I feel like if you’re queer in America today, and you aren’t hearing the message of HIV awareness and prevention, then you’re just closing off your ears and don’t want to hear it.

But there’s still a lot of stigma about HIV. And prevention strategies need to be tailored to different racial or economic and gender groups.

Well, it’s also still considered a gay man’s disease when of course it’s not. So people are less apt to get tested if they don’t consider themselves gay men. Which is really not how HIV works, you know what I mean? It doesn’t care who you are. I mean the thing is that most people who transmit HIV don’t even know they have it. I don’t know how much people realize, if you’re on the right medicine, and you’re undetectable, it’s basically impossible to transmit HIV to your sex partners. But people don’t know that. Back in the early 2000s, people started to learn that it wasn’t a death sentence, but now, like, the truth is hepatitis will kill you faster than HIV could ever. People with HIV live totally normal long lives. I’m surprised that the stigma hasn’t lifted as much as it should have by now, in my opinion. But who am I, just a drag queen?

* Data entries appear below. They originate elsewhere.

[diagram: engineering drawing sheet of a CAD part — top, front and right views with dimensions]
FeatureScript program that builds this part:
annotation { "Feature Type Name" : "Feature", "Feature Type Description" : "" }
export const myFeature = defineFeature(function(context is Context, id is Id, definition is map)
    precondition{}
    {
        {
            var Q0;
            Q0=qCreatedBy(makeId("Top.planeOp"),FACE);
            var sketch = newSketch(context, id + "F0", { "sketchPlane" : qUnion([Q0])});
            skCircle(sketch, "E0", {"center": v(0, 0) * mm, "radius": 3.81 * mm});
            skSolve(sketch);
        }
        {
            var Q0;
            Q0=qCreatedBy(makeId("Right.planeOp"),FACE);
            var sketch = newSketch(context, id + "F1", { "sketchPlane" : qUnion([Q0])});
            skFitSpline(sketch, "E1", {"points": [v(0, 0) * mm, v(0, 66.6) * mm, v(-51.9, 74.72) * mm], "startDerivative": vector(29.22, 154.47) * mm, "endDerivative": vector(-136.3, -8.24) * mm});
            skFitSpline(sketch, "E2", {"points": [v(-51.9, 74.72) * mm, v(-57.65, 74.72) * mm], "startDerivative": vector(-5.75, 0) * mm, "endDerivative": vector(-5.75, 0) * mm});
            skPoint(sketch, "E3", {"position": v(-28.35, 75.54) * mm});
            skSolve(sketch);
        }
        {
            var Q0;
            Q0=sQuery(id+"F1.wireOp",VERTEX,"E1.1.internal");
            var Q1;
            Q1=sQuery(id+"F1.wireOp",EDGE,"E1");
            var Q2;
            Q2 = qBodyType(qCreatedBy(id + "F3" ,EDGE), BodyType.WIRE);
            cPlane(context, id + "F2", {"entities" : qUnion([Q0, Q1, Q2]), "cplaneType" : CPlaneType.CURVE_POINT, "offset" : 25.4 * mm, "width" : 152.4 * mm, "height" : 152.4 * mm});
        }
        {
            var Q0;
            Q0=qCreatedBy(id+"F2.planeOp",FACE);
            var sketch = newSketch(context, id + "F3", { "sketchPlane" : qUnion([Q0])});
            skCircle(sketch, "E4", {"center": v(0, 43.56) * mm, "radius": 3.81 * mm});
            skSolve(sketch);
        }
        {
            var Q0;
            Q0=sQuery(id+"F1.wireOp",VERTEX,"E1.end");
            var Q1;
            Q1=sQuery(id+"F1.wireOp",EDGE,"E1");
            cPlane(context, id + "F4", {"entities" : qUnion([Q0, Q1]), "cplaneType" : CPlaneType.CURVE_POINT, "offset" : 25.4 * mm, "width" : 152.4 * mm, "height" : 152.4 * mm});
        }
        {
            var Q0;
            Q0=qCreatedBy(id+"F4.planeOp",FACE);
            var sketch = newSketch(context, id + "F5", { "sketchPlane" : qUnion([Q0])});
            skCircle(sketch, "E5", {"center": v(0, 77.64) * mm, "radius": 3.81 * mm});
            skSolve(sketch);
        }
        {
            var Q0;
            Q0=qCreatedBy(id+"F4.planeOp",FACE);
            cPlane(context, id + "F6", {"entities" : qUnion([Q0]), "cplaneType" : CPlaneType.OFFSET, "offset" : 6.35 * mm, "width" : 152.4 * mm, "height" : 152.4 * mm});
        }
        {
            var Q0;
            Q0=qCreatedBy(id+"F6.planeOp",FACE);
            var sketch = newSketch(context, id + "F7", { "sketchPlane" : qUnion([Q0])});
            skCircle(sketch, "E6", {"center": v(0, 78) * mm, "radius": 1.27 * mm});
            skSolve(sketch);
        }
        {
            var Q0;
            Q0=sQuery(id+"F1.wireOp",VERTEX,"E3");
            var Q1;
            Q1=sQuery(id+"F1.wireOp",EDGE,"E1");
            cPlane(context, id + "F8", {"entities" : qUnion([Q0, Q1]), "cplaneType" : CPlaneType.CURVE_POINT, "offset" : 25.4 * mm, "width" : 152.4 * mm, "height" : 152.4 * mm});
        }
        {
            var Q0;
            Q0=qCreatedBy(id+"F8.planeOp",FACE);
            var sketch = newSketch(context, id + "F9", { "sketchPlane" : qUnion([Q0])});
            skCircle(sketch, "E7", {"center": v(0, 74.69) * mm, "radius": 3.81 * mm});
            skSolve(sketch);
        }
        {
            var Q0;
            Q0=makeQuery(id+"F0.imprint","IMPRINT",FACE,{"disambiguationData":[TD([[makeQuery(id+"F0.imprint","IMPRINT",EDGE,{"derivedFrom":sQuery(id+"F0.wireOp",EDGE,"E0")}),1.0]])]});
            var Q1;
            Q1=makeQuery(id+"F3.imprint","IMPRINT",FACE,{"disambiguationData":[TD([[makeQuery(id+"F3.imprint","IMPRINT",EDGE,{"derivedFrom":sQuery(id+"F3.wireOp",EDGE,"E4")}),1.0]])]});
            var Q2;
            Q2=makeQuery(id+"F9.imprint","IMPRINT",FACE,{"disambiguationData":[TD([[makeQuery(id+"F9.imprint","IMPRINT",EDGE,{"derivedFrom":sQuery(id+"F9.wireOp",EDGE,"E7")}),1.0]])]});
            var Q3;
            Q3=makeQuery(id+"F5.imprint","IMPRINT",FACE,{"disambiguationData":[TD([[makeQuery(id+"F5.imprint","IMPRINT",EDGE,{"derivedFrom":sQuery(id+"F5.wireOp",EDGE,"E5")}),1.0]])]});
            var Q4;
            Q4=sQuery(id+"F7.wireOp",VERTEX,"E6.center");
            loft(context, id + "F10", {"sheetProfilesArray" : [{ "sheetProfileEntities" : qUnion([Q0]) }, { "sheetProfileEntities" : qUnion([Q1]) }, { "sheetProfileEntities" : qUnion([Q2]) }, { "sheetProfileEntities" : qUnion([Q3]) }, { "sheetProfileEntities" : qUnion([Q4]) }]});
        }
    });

Not just any drag queen. You were in Drag Race finale this year, everyone was just blown away by how mainstream drag has become. Is it less subversive as a result?

It is, in theory, less subversive. But I don’t think it has lost anything, really. I’m also not one of those folks who’ll stop watching a band when it becomes popular–know what I mean?

What do you think drew you to drag and comedy? It’s the perfect combination.

I always loved laughing. That doesn’t make me unique; that makes me like everyone else in the world. Pretty young in life I found out I was a funny person, and I had the ability to make people laugh. And then when I saw drag, it looked like so much fun. Then I actually gave it a shot, and I was like oh my god. I didn’t know I could be this good at anything. I’d finally found something that I was really thriving at, and it just became my passion. If I liked bodybuilding as much as I like drag, I’d be huge! Know what I mean? If I put in all the hours I’ve put into drag into bodybuilding, like, I’d be a monster.

 

Last Q: What’s on your bedside table right now?

I don’t have a bedside table. I have a footstool by my bed, and the only thing on it is the cord for my charger. I don’t really decorate at all. I don’t have many pictures on my wall. I don’t own a single lamp in my entire home. I have a very minimal apartment, not because I’m like some minimalist designer. It’s because I’m really bad at decorating, and I never have the time, need, energy or desire. So my walls are white. All the furniture is black. And my apartment is really not exciting. It’s really, really not exciting. Like, at all.

It’s ok. To each their own…

I wish my apartment was cooler, and I thought about hiring an interior designer, but I guess I don’t wish bad enough.